The researchers behind the paper studied a sample of coastal sediments in California spanning from 1834 to 2009, and found an exponential increase in plastic accumulation from 1945 to 2009, with the amount doubling every 15 years. This escalation correlates with a rise in both global plastic production and California’s coastal population. According to the researchers, the consequences of plastic-laden sediments on ocean-floor organisms and food chains are unknown. They call for further assessment of long-term plastic accumulation in overall ecosystems.
Cutting Upfront Emissions
Buildings are responsible for 39 percent of energy-related carbon emissions, according to the World Green Building Council (WGBC), and a structure’s emissions begin with materials. In its new report “Bringing Embodied Carbon Upfront,” the WGBC has called for curtailing “upfront carbon,” or the carbon that’s released during the extraction and transportation of building materials. The Council urges a focus on upfront carbon, because these emissions will be responsible for half the carbon footprint of new construction between now and 2050. Addressing a structure’s often-overlooked “embodied carbon,” or the carbon used over its entire life cycle, will be essential to decarbonizing buildings entirely.

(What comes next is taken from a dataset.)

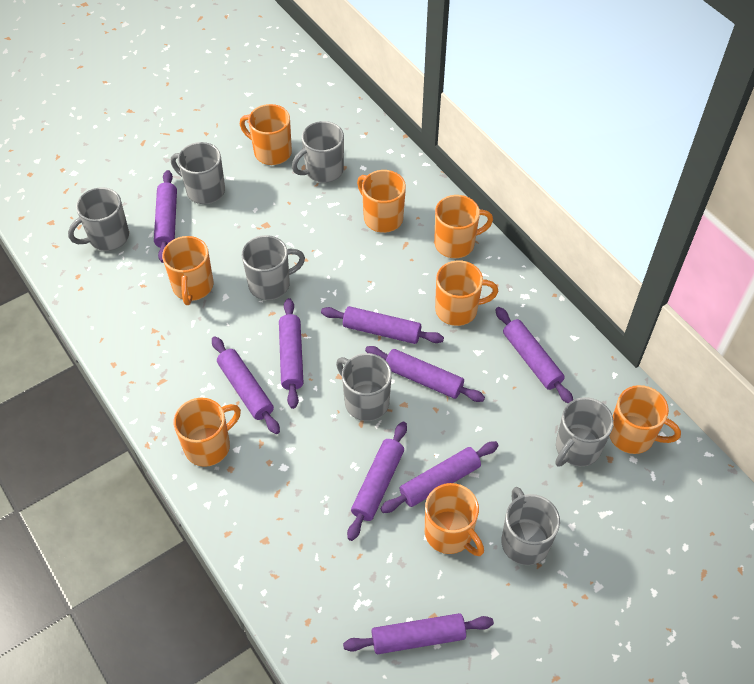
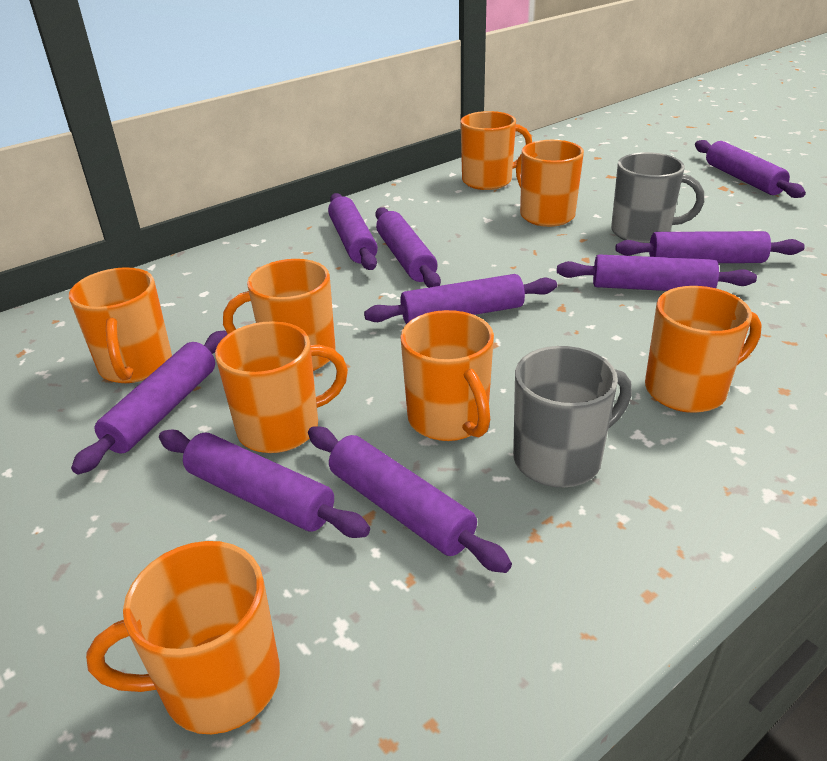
grey mug: [68,187,129,251] [171,142,225,204] [242,235,305,300] [292,121,344,183] [336,353,392,421] [502,487,560,565] [555,397,614,466] = 7 -> [513,346,632,487] [611,152,704,243] = 2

The Council’s report contains coordinated actions that can be taken by stakeholders, civil society, cities, and businesses to address embodied carbon. Its vision includes a 40 percent reduction of embodied carbon in new structures by 2030; and entirely net-zero buildings, in both upfront carbon and operational carbon, by 2050.
Document Details Organic Transition
Shifting to organic production can boost a farm’s financial gains and sustainability, but the upfront investments can be tough to estimate. So, the University of Wisconsin, Madison, has released a publication Turning Grain into Dough that outlines transitioning to organic production and the financial requirements of doing so.
Paul Dietmann, who prepared the publication, has led workshops and webinars on farm financial management and organic agriculture for years. Dietmann says this financial handbook is an extension of his teachings on grain production. The guide emphasizes that making such a switch calls for considerable planning, so it includes information on how to calculate long-term costs, develop a feasibility plan, generate a projected budget, and more. Plus, its introduction indicates that a farmer’s production philosophy must adjust along with their practices if they’re to successfully alter their farm — and that farmers who are committed and well-prepared will better withstand the trials that arise during the transition period.